### [YOUR INSTRUCTIONS]
Word for word, restate each entry in the listing below.

#### DATA FOR THIS EXERCISE

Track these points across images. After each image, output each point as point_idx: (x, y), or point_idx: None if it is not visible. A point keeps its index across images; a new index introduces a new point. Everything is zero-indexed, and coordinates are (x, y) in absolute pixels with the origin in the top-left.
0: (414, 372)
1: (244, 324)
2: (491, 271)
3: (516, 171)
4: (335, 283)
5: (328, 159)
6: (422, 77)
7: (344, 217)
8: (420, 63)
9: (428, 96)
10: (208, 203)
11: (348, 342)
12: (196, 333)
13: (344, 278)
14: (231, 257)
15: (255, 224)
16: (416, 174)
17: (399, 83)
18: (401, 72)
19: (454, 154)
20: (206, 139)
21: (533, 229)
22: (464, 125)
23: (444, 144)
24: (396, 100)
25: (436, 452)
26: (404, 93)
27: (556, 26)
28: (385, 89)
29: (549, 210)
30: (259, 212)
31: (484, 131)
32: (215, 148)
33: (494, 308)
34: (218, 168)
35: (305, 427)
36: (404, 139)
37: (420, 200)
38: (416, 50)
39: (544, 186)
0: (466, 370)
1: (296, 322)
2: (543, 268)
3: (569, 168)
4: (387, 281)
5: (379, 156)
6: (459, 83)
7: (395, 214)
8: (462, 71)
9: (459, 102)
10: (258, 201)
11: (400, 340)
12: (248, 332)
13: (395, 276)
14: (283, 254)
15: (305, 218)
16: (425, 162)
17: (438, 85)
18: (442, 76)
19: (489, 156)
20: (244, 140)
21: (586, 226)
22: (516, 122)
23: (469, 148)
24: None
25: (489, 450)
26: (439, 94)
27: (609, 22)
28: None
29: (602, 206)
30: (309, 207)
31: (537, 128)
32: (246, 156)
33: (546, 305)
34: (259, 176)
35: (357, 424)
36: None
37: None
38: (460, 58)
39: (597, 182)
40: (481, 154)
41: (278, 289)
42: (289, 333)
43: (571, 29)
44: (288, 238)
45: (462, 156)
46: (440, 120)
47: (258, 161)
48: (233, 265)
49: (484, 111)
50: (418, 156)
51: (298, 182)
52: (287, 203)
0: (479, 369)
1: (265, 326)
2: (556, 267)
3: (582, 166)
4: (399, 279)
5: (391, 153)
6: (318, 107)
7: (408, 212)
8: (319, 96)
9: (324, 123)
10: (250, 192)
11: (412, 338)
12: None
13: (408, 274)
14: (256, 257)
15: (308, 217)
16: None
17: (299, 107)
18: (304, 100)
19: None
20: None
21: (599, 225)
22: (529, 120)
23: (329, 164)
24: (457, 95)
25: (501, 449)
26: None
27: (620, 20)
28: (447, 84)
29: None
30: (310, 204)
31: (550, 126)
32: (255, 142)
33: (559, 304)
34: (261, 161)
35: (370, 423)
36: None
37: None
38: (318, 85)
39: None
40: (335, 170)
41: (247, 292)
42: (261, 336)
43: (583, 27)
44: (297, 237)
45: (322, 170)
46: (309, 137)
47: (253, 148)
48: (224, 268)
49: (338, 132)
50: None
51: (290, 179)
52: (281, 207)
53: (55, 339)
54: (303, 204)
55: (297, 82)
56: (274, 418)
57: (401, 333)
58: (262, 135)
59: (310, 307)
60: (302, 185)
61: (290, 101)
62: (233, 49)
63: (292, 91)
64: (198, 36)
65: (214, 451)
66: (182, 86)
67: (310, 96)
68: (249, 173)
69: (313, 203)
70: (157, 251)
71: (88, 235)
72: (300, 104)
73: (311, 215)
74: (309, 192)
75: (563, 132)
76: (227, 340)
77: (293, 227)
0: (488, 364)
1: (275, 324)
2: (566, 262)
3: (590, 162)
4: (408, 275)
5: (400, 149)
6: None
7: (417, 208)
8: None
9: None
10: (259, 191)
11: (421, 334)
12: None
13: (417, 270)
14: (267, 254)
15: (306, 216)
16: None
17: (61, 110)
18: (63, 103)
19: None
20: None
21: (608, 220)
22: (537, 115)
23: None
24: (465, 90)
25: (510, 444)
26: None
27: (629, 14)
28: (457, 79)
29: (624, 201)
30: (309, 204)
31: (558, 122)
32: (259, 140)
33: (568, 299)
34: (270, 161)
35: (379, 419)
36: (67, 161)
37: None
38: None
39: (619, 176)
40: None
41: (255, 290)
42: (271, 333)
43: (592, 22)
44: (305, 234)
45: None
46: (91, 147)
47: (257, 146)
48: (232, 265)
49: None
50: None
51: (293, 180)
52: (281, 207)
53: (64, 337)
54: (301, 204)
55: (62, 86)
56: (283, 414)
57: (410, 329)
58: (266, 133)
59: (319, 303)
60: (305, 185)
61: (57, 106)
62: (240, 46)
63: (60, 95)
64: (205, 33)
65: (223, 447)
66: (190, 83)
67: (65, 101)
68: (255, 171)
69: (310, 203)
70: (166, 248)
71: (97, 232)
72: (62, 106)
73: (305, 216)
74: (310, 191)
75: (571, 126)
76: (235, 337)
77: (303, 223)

########

### [RESULT FOR THIS EXERCISE]
Track these points across images. After each image, output each point as point_idx: (x, y), or point_idx: None if it is not visible. A point keeps its index across images; a new index introduces a new point. Everything is zero-indexed, and coordinates are (x, y) in absolute pixels with the origin in the top-left.
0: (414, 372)
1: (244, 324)
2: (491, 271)
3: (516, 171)
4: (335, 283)
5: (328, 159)
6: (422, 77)
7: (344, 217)
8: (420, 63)
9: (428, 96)
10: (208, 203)
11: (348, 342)
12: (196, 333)
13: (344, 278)
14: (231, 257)
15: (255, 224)
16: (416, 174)
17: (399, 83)
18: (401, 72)
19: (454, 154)
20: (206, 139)
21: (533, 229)
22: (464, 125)
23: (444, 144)
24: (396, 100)
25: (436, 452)
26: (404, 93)
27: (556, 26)
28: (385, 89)
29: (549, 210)
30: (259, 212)
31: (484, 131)
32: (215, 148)
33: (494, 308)
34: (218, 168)
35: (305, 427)
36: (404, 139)
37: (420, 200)
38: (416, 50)
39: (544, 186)
0: (466, 370)
1: (296, 322)
2: (543, 268)
3: (569, 168)
4: (387, 281)
5: (379, 156)
6: (459, 83)
7: (395, 214)
8: (462, 71)
9: (459, 102)
10: (258, 201)
11: (400, 340)
12: (248, 332)
13: (395, 276)
14: (283, 254)
15: (305, 218)
16: (425, 162)
17: (438, 85)
18: (442, 76)
19: (489, 156)
20: (244, 140)
21: (586, 226)
22: (516, 122)
23: (469, 148)
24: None
25: (489, 450)
26: (439, 94)
27: (609, 22)
28: None
29: (602, 206)
30: (309, 207)
31: (537, 128)
32: (246, 156)
33: (546, 305)
34: (259, 176)
35: (357, 424)
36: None
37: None
38: (460, 58)
39: (597, 182)
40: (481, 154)
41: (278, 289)
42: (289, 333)
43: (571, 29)
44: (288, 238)
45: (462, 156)
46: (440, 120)
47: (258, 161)
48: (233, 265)
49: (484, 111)
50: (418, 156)
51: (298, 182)
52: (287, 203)
0: (479, 369)
1: (265, 326)
2: (556, 267)
3: (582, 166)
4: (399, 279)
5: (391, 153)
6: (318, 107)
7: (408, 212)
8: (319, 96)
9: (324, 123)
10: (250, 192)
11: (412, 338)
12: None
13: (408, 274)
14: (256, 257)
15: (308, 217)
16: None
17: (299, 107)
18: (304, 100)
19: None
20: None
21: (599, 225)
22: (529, 120)
23: (329, 164)
24: (457, 95)
25: (501, 449)
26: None
27: (620, 20)
28: (447, 84)
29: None
30: (310, 204)
31: (550, 126)
32: (255, 142)
33: (559, 304)
34: (261, 161)
35: (370, 423)
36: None
37: None
38: (318, 85)
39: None
40: (335, 170)
41: (247, 292)
42: (261, 336)
43: (583, 27)
44: (297, 237)
45: (322, 170)
46: (309, 137)
47: (253, 148)
48: (224, 268)
49: (338, 132)
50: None
51: (290, 179)
52: (281, 207)
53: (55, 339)
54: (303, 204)
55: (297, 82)
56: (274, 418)
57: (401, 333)
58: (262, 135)
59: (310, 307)
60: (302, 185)
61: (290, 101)
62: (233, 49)
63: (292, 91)
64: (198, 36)
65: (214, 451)
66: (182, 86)
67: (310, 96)
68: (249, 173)
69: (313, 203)
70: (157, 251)
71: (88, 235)
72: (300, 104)
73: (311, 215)
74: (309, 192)
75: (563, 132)
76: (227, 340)
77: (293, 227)
0: (488, 364)
1: (275, 324)
2: (566, 262)
3: (590, 162)
4: (408, 275)
5: (400, 149)
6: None
7: (417, 208)
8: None
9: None
10: (259, 191)
11: (421, 334)
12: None
13: (417, 270)
14: (267, 254)
15: (306, 216)
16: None
17: (61, 110)
18: (63, 103)
19: None
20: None
21: (608, 220)
22: (537, 115)
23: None
24: (465, 90)
25: (510, 444)
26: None
27: (629, 14)
28: (457, 79)
29: (624, 201)
30: (309, 204)
31: (558, 122)
32: (259, 140)
33: (568, 299)
34: (270, 161)
35: (379, 419)
36: (67, 161)
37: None
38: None
39: (619, 176)
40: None
41: (255, 290)
42: (271, 333)
43: (592, 22)
44: (305, 234)
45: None
46: (91, 147)
47: (257, 146)
48: (232, 265)
49: None
50: None
51: (293, 180)
52: (281, 207)
53: (64, 337)
54: (301, 204)
55: (62, 86)
56: (283, 414)
57: (410, 329)
58: (266, 133)
59: (319, 303)
60: (305, 185)
61: (57, 106)
62: (240, 46)
63: (60, 95)
64: (205, 33)
65: (223, 447)
66: (190, 83)
67: (65, 101)
68: (255, 171)
69: (310, 203)
70: (166, 248)
71: (97, 232)
72: (62, 106)
73: (305, 216)
74: (310, 191)
75: (571, 126)
76: (235, 337)
77: (303, 223)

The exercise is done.